MINGORA, Pakistan (Reuters) – Pakistani Taliban militants have released unharmed a group of schoolboys they abducted on suspicion of spying for the security forces, police said on Thursday.
Police in the Swat valley, northwest of Islamabad, had earlier said about a dozen children, aged 8 to 11, had been kidnapped from outside their school on Tuesday and authorities were negotiating with militants for their release.
But Swat police chief Dilawar Bangash told Reuters on Thursday seven schoolboys aged between 15 and 19, had been kidnapped and all had been released.
“Our earlier information was based on reports from sources and people in the area,” Bangash said in Swat’s main town of Mingora.
“Now we have confirmed reports that they were seven in number, all teenagers, and all have been returned to their homes.”
A militant spokesman, Muslim Khan, confirmed that the schoolboys had been released after assurances from their parents that they would not get involved in any anti-militant activities.
Militant violence has intensified in northwest Pakistan this year with a spate of suicide bombings and attacks on security forces and political leaders in which hundreds of people have been killed.

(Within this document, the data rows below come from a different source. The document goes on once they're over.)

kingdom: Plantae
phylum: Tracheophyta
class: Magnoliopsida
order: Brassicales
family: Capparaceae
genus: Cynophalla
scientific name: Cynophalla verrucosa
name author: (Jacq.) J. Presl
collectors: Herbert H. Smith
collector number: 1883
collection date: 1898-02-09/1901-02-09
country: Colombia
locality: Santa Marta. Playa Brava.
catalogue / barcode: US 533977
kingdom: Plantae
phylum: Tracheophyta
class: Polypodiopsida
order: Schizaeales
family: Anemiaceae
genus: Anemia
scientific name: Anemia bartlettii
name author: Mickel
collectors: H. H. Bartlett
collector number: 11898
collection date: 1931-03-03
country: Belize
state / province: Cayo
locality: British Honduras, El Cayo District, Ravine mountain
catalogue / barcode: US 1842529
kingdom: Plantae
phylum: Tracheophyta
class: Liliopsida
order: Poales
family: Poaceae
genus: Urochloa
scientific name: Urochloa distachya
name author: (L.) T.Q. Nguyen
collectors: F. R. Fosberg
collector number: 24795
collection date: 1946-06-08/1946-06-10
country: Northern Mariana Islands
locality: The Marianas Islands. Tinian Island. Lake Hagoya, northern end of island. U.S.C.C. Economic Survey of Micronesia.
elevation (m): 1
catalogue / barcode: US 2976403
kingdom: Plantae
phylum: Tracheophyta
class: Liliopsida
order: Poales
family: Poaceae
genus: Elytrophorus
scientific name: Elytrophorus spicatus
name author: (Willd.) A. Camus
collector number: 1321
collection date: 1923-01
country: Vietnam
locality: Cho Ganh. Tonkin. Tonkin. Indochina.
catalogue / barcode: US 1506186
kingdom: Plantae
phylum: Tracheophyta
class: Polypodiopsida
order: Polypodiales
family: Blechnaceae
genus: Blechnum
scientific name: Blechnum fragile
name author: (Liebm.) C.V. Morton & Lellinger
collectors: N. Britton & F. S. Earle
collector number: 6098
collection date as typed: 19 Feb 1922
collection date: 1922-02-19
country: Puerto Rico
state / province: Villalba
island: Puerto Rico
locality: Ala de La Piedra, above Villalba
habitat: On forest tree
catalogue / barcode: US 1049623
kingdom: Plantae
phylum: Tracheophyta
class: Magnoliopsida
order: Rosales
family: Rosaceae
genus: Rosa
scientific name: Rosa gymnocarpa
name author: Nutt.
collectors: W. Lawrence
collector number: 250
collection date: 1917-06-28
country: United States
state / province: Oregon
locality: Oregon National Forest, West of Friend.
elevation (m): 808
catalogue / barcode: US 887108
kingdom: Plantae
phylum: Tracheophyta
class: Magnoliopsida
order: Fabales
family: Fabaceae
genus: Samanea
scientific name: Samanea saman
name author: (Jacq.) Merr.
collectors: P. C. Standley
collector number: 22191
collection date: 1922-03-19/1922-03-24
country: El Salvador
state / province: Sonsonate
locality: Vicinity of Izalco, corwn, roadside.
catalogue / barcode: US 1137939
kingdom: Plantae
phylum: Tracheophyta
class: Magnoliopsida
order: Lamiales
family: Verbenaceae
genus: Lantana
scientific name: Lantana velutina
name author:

The militants have also kidnapped people and executed suspected spies. They have also occasionally tried to recruit schoolchildren.
Swat was one of Pakistan’s main tourist destinations until early last year, when militants flocked in from sanctuaries on the Afghan border to support a radical cleric in the area.
Intermittent fighting in the valley increased again in August. The military has also been fighting insurgents in the Bajaur region on the Afghan border, west of Swat, since August.